| The problem |
Starting at the line that has "locality: Rowan Co." and stopping after the last of the rows, copy the lines out again, swapping "catalogue" for "catalog" and leaving everything else unchanged.

| Exercise inputs |
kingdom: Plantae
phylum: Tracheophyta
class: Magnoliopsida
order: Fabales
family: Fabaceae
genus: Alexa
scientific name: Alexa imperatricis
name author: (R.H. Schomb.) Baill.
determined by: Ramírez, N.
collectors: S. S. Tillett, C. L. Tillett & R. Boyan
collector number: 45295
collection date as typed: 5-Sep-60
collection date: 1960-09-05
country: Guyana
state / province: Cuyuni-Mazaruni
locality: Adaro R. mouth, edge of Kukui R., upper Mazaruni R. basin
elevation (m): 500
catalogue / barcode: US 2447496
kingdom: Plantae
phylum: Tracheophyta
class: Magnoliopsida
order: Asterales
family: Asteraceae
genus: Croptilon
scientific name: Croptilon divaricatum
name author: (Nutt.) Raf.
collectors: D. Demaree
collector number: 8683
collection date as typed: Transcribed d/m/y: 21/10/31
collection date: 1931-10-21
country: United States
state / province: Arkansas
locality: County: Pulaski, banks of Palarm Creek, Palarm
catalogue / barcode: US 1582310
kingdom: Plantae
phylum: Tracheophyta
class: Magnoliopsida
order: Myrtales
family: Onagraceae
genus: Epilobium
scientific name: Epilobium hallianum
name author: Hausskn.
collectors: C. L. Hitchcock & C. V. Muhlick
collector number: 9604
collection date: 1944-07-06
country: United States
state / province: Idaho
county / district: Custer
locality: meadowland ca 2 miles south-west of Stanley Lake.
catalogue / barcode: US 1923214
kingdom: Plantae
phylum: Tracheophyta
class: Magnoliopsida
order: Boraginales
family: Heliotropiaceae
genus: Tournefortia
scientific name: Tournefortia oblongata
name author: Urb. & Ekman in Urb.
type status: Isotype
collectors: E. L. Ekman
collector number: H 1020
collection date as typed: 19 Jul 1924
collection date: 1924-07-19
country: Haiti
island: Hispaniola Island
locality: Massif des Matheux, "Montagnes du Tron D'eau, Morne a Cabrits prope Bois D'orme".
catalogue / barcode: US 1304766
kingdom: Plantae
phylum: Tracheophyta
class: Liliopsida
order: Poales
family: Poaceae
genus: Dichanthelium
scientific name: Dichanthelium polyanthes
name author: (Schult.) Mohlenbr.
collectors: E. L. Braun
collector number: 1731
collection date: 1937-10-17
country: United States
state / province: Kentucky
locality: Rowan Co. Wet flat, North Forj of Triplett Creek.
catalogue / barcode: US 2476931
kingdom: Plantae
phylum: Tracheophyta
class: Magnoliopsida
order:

| Solution |
locality: Rowan Co. Wet flat, North Forj of Triplett Creek.
catalog / barcode: US 2476931
kingdom: Plantae
phylum: Tracheophyta
class: Magnoliopsida
order:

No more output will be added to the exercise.